* Start Records to use *

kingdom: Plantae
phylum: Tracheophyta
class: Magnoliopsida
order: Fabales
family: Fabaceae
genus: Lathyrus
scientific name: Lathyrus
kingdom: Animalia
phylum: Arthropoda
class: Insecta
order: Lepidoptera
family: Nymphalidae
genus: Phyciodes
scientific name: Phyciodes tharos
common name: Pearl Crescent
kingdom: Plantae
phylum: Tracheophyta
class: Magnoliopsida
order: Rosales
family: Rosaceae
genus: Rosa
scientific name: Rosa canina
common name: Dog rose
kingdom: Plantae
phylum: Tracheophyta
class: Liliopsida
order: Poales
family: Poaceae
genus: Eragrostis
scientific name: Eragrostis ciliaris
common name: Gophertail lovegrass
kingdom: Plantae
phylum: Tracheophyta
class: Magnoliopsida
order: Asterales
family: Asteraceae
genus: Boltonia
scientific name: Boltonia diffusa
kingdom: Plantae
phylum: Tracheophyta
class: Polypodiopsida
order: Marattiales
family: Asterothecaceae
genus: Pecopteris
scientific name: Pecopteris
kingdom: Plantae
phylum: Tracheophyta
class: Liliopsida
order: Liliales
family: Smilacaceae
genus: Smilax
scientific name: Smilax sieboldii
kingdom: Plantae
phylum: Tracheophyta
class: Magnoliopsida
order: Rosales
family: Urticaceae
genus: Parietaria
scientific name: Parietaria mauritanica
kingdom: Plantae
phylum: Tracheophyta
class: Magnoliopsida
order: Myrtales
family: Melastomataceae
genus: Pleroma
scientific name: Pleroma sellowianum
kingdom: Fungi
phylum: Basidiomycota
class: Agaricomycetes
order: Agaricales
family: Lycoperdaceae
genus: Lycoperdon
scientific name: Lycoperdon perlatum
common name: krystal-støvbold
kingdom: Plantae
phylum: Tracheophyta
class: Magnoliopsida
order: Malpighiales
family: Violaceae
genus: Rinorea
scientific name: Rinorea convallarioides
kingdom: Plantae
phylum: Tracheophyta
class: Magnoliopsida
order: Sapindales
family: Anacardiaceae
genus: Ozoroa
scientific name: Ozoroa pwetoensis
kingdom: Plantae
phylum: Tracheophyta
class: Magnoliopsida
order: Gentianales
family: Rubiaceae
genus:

* End Records to use *

### Task:
Put the lines from all of the rows above into a single numbered list, leaving out any blank lines.

### In response:
1. kingdom: Plantae
2. phylum: Tracheophyta
3. class: Magnoliopsida
4. order: Fabales
5. family: Fabaceae
6. genus: Lathyrus
7. scientific name: Lathyrus
8. kingdom: Animalia
9. phylum: Arthropoda
10. class: Insecta
11. order: Lepidoptera
12. family: Nymphalidae
13. genus: Phyciodes
14. scientific name: Phyciodes tharos
15. common name: Pearl Crescent
16. kingdom: Plantae
17. phylum: Tracheophyta
18. class: Magnoliopsida
19. order: Rosales
20. family: Rosaceae
21. genus: Rosa
22. scientific name: Rosa canina
23. common name: Dog rose
24. kingdom: Plantae
25. phylum: Tracheophyta
26. class: Liliopsida
27. order: Poales
28. family: Poaceae
29. genus: Eragrostis
30. scientific name: Eragrostis ciliaris
31. common name: Gophertail lovegrass
32. kingdom: Plantae
33. phylum: Tracheophyta
34. class: Magnoliopsida
35. order: Asterales
36. family: Asteraceae
37. genus: Boltonia
38. scientific name: Boltonia diffusa
39. kingdom: Plantae
40. phylum: Tracheophyta
41. class: Polypodiopsida
42. order: Marattiales
43. family: Asterothecaceae
44. genus: Pecopteris
45. scientific name: Pecopteris
46. kingdom: Plantae
47. phylum: Tracheophyta
48. class: Liliopsida
49. order: Liliales
50. family: Smilacaceae
51. genus: Smilax
52. scientific name: Smilax sieboldii
53. kingdom: Plantae
54. phylum: Tracheophyta
55. class: Magnoliopsida
56. order: Rosales
57. family: Urticaceae
58. genus: Parietaria
59. scientific name: Parietaria mauritanica
60. kingdom: Plantae
61. phylum: Tracheophyta
62. class: Magnoliopsida
63. order: Myrtales
64. family: Melastomataceae
65. genus: Pleroma
66. scientific name: Pleroma sellowianum
67. kingdom: Fungi
68. phylum: Basidiomycota
69. class: Agaricomycetes
70. order: Agaricales
71. family: Lycoperdaceae
72. genus: Lycoperdon
73. scientific name: Lycoperdon perlatum
74. common name: krystal-støvbold
75. kingdom: Plantae
76. phylum: Tracheophyta
77. class: Magnoliopsida
78. order: Malpighiales
79. family: Violaceae
80. genus: Rinorea
81. scientific name: Rinorea convallarioides
82. kingdom: Plantae
83. phylum: Tracheophyta
84. class: Magnoliopsida
85. order: Sapindales
86. family: Anacardiaceae
87. genus: Ozoroa
88. scientific name: Ozoroa pwetoensis
89. kingdom: Plantae
90. phylum: Tracheophyta
91. class: Magnoliopsida
92. order: Gentianales
93. family: Rubiaceae
94. genus:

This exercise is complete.